Why Modi regime’s absence from the COVID-19 scenario is problematic?
The COVID-19 second wave has caught India unprepared due to Prime Minister Narendra Modi’s sheer indifference. Rather than providing a transparent, hassle-free and organised system to assist the citizens to cope with the situation, the Modi regime’s absence from the COVID-19 scenario raises questions regarding its intentions. Modi’s reluctance to play his role is worsening the crisis.
According to the John Hopkins University’s COVID-19 tracker, out of the total cumulative 149.93m cases worldwide on Thursday, April 29th 2021, India alone has 18.38m cumulative cases, ranking second after the US. A record 379,257 new cases were diagnosed on Thursday, as per the Modi regime’s tracker, which, allegedly, suppress cases to mask the real COVID-19 situation in India.
The same data shows that 3,645 people died on Thursday, taking the total death toll to 204,832. This makes India globally rank fourth, after the US, Brazil and Mexico, in terms of COVID-19 deaths. The New York Times reported that India is suppressing its death data too. The 1.11% death rate on April 29th, as per the government’s records, arouses suspicion over the integrity of the data.
As India is passing through this catastrophe, the Modi regime’s absence from the COVID-19 scenario has thrown the people into a disarrayed state. Chaos is reigning throughout India. There is no organised system that would manage hospital admissions, maintain a waiting list, monitor self-quarantined patients, ensure supply and distribution of free oxygen to the needy and arrange medicines. Rather than managing the affairs through a government-controlled mechanism, the people are left to fend for themselves. With no accurate information shared on resource availability, the people have to run haywire.

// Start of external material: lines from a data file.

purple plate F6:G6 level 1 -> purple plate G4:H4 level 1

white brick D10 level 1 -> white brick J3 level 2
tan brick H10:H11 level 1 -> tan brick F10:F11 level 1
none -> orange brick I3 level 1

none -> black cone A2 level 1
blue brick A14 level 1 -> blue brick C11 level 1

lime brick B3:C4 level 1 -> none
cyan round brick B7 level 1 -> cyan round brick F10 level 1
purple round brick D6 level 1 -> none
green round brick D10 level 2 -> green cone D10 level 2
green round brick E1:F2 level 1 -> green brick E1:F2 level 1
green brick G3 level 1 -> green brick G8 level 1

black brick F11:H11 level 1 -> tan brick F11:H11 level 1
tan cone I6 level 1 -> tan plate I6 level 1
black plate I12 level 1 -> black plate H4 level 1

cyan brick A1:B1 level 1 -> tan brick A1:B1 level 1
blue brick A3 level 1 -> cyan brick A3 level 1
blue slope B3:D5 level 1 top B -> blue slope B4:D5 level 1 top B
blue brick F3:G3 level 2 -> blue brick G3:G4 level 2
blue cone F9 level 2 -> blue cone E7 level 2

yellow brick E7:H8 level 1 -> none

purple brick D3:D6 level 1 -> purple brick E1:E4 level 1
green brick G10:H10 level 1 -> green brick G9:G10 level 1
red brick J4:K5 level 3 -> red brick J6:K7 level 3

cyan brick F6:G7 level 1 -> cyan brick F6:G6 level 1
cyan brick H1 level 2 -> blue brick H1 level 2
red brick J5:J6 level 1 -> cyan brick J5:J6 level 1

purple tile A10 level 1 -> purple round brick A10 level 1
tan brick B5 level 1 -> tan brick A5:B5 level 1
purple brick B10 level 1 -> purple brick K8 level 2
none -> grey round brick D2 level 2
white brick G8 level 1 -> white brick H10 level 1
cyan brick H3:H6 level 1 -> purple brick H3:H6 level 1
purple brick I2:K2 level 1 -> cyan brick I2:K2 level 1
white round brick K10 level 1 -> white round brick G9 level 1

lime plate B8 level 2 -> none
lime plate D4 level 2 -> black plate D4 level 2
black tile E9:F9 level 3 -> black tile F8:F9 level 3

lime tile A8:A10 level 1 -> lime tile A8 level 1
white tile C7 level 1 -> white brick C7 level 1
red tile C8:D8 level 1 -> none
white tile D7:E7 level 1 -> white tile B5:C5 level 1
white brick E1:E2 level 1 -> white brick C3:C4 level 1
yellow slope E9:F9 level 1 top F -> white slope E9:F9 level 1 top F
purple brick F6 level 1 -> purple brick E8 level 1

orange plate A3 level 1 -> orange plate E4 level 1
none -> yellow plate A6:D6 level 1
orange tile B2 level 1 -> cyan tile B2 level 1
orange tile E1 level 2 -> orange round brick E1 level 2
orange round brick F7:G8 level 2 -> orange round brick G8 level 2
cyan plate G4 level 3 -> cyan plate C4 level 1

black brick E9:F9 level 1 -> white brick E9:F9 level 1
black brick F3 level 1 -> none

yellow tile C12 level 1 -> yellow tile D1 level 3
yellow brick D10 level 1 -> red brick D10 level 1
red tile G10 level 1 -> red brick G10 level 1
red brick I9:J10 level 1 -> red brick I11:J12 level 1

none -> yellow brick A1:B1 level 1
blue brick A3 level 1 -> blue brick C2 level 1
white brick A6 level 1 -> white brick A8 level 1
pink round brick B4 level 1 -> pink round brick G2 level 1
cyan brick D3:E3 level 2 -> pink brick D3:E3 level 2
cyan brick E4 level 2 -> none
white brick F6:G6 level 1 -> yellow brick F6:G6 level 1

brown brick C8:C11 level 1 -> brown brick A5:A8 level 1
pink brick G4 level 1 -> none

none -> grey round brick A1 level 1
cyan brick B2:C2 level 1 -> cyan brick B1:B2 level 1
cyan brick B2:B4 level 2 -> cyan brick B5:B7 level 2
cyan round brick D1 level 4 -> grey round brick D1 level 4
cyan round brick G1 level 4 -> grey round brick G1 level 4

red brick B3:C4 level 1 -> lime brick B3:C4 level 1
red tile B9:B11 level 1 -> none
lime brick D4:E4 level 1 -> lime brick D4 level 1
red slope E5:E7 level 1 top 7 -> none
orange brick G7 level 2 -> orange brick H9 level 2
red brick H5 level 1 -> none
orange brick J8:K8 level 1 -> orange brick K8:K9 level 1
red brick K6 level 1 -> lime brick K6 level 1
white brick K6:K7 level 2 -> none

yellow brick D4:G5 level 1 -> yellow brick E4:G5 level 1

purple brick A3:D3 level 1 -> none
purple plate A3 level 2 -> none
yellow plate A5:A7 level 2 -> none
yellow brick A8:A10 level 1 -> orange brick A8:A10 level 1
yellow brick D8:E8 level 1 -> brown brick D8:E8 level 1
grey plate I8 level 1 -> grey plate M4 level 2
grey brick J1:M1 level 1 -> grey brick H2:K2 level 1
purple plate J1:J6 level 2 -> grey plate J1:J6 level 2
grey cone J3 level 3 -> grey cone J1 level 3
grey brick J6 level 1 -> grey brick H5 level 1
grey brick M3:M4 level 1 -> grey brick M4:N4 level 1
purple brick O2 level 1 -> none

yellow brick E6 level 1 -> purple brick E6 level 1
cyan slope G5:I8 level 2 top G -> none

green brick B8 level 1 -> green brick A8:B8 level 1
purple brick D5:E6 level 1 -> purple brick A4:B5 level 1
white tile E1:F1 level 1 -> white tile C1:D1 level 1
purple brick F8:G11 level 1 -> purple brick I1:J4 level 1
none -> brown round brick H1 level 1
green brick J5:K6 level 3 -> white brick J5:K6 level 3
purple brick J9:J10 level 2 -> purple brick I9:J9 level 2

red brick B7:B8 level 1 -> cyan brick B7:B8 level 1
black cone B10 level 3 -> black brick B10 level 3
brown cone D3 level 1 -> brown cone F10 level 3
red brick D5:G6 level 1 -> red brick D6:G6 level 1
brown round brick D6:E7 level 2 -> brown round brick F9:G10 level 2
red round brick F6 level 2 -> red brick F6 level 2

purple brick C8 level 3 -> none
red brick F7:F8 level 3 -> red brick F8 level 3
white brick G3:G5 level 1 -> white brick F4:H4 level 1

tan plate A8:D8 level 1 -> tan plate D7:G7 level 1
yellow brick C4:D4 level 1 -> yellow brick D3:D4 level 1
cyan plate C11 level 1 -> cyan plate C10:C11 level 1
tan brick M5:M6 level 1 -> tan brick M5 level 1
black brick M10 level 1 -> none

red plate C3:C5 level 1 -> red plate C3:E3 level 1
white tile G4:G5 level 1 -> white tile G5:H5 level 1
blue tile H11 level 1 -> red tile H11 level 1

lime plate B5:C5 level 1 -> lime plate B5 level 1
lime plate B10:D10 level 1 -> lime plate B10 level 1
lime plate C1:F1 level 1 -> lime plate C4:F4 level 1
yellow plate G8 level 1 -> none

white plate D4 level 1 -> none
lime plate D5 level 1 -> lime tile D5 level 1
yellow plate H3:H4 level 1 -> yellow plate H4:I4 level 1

This situation, the Modi regime’s absence from the COVID-19 scenario, allowed the upper-caste elites and middle-class, who have their caste-class privileges, strong network and influence, to acquire hospital beds, medicines, blood plasma and oxygen cylinders for themselves. Those with a network or with the ability to draw social media attention, have established their control over resources and are controlling their distribution.
Those, especially India’s marginalised poor people from ostracised Dalit, tribal, minorities and backward classes, are unable to get the same resources or bare minimum treatment as they lack an agency. They don’t have the class-caste influence or networking that can help them get a bed, oxygen or medicines. Hence, their sufferings and wailings, outside the hospitals, in the slums and villages, go unnoticed.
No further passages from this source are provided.